Reputation: 483
So if i have a transformation before :
myRDD = someRDD.map()
mySecondRDD = myRDD.aggregateByKey(initValue)(CombOp , MergeOp)
In this point myRDD doesn't have a partitioner, but mySecondRDD has one hashPartitioner. Firstly i want to ask:
1)Do i have to designate a partitioner in myRDD? And If i do how is it possible to pass it as an argument in aggregateByKey?
*Note that myRDD is a transformation and hasn't a partitioner
2)Shouldn't at the end of these two commands myRDD have the same partitioner as mySecondRDD instead of none?
3) How many shuffles these 2 commands will do?
4)If i designate a partitioner with partitionBy in myRDD, and manage to pass it as an argument in aggregateByKey will i have reduced the shuffles to 1 instead of 2?
I am sorry i still don't quite get it how it works.
Upvotes: 1
Views: 441
Reputation: 966
I will try to answer your questions:
You don't have to assign a partitioner explicitly.

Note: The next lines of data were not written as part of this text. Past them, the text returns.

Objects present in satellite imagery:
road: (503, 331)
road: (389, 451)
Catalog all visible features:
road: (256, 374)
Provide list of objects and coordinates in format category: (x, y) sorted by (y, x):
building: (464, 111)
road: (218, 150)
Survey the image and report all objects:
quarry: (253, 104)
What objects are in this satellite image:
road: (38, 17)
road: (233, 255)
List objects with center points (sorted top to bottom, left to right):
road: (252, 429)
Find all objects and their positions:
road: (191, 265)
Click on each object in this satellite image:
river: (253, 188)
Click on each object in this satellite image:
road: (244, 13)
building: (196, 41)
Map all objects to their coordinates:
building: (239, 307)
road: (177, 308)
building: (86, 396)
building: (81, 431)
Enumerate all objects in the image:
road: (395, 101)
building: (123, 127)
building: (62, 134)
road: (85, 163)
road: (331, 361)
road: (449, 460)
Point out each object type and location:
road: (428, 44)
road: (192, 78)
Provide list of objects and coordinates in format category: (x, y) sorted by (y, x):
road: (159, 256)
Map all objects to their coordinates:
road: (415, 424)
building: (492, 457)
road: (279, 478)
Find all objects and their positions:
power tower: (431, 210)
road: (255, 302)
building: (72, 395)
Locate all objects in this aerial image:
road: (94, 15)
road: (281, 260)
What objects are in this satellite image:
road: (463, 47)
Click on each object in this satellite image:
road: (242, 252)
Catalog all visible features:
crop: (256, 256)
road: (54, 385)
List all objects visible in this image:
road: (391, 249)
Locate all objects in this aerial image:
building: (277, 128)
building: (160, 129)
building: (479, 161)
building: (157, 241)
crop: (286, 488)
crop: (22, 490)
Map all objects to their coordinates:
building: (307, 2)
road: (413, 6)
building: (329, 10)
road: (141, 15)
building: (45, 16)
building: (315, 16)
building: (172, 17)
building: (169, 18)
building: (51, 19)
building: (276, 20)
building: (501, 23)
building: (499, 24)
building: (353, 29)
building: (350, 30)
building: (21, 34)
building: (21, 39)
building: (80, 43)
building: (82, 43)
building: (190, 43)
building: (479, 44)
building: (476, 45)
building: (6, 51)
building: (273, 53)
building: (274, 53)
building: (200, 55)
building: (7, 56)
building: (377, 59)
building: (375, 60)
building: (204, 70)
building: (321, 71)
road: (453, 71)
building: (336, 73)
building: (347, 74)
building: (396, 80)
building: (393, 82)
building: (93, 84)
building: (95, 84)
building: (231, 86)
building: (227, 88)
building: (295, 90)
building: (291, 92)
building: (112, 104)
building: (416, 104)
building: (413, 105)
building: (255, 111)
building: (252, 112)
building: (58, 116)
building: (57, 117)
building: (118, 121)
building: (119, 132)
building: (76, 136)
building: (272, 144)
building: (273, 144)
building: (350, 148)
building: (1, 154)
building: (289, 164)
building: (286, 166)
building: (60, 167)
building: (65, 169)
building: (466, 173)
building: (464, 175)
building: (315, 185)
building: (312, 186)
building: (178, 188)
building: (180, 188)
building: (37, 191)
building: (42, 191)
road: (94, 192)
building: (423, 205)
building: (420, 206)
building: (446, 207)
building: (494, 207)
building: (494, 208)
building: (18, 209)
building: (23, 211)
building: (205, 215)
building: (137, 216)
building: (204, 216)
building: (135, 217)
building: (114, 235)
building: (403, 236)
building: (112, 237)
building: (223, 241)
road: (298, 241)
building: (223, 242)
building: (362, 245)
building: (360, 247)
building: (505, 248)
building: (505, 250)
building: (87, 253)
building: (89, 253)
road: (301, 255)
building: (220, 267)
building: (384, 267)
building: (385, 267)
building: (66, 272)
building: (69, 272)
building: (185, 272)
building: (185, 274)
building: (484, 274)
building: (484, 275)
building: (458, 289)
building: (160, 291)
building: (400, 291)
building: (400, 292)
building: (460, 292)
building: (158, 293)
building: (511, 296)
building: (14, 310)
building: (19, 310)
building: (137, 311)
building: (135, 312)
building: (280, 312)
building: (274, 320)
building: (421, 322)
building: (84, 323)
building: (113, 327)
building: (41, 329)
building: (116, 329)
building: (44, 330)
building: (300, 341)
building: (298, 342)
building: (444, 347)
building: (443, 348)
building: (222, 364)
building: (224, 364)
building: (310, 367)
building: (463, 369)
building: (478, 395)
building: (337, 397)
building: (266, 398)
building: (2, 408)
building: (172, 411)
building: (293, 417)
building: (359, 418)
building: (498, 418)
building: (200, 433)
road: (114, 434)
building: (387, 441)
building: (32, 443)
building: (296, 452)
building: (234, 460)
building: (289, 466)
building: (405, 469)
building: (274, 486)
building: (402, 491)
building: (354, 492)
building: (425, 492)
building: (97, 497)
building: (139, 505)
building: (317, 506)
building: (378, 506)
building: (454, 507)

In the code provided by you, Spark will assign it automatically. If an RDD does not have a partitioner, a default HashPartitioner is used. Take a look here for more details. To specify your own partitioner, you should use another version of aggregateByKey()
, which accepts a partitioner alongside with the initial value. It will look like myRdd.aggregateByKey(initialValue, partitioner)(CombOp, MergeOp)
.
Your mySecondRDD
will use the partitioner from myRDD
if myRDD
already has one and you do not specify a new partitioner in the aggregateByKey()
explicitly.
You will have only 1 shuffle operation since the map()
transformation will not trigger it. On the contrary, the aggregateByKey()
will need to locate records with the same key on one machine.
You will have only one shuffle even if you leave the code as it is.
Upvotes: 1